Tasks to complete:
1. Please reproduce the part of the thread on printing postgres backtraces starting with "2020-12-08 Thread vignesh" and going on through "of using appendStringInfoString()/elog().".
2. Resume the thread on printing postgres backtraces from the point at which it stops.

*** Document excerpt ***

Re: Printing backtrace of postgres processes

2020-12-08 Thread vignesh C
On Tue, Dec 1, 2020 at 2:15 PM vignesh C  wrote:
>
> On Tue, Dec 1, 2020 at 9:31 AM Tom Lane  wrote:
> >
> > Andres Freund  writes:
> > > It should be quite doable to emit such backtraces directly to stderr,
> > > instead of using appendStringInfoString()/elog().
> >
> > No, please no.
> >
> > (1) On lots of logging setups (think syslog), anything that goes to
> > stderr is just going to wind up in the bit bucket.  I realize that
> > we have that issue already for memory context dumps on OOM errors,
> > but that doesn't make it a good thing.
> >
> > (2) You couldn't really write "to stderr", only to fileno(stderr),
> > creating issues about interleaving of the output with regular stderr
> > output.  For instance it's quite likely that the backtrace would
> > appear before stderr output that had actually been emitted earlier,
> > which'd be tremendously confusing.

*** Data under study ***

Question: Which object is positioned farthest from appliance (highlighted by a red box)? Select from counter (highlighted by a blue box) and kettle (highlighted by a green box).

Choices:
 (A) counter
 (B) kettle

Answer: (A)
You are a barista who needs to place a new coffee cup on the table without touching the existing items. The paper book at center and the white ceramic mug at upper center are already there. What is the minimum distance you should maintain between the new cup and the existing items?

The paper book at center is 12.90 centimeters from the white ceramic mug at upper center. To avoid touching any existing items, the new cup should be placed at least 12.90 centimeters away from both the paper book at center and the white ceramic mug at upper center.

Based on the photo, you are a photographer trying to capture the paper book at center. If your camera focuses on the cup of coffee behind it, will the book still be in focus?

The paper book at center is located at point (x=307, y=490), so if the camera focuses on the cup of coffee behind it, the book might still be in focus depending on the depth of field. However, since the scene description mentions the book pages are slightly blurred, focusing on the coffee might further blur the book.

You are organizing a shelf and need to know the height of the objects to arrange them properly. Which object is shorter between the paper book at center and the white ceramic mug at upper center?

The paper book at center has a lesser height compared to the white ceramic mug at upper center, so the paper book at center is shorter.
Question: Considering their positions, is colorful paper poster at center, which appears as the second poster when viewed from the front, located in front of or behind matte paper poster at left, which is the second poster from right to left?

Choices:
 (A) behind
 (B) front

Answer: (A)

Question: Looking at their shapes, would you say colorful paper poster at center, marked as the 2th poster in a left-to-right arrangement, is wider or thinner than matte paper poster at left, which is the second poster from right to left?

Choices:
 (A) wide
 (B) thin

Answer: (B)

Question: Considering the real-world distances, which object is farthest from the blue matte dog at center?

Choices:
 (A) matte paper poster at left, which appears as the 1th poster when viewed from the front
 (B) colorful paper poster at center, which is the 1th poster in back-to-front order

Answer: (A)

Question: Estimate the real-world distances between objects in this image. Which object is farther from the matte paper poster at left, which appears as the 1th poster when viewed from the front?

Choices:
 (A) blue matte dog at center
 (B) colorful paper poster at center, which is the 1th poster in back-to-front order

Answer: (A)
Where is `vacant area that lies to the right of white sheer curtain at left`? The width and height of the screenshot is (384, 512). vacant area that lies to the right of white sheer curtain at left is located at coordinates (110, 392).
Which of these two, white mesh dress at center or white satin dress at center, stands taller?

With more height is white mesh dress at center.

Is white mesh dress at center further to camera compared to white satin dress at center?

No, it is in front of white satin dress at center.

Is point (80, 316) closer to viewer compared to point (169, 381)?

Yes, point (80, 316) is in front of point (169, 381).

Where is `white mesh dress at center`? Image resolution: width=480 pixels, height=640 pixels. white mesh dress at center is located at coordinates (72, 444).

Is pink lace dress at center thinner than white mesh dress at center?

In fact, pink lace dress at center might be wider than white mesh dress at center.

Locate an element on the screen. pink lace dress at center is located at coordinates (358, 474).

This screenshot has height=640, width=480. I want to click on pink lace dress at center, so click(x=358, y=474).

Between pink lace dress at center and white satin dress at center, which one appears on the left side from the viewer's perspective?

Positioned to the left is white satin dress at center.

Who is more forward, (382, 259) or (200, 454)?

***

Results of the tasks:
1.
2020-12-08 Thread vignesh C
On Tue, Dec 1, 2020 at 2:15 PM vignesh C  wrote:
>
> On Tue, Dec 1, 2020 at 9:31 AM Tom Lane  wrote:
> >
> > Andres Freund  writes:
> > > It should be quite doable to emit such backtraces directly to stderr,
> > > instead of using appendStringInfoString()/elog().

2.
> >
> > (3) This isn't going to do anything good for my concerns about interleaved
> > output from different processes, either.
> >
>
> I felt if we are not agreeing on logging on the stderr, even using
> static buffer we might not be able to log as
> send_message_to_server_log calls appendStringInfo. I felt that doing
> it from CHECK_FOR_INTERRUPTS may be better.
>

I have implemented printing of backtrace based on handling it in
CHECK_FOR_INTERRUPTS. This patch also includes the change to allow
getting backtrace of any particular process based on the suggestions.
Attached patch has the implementation for the same.
Thoughts?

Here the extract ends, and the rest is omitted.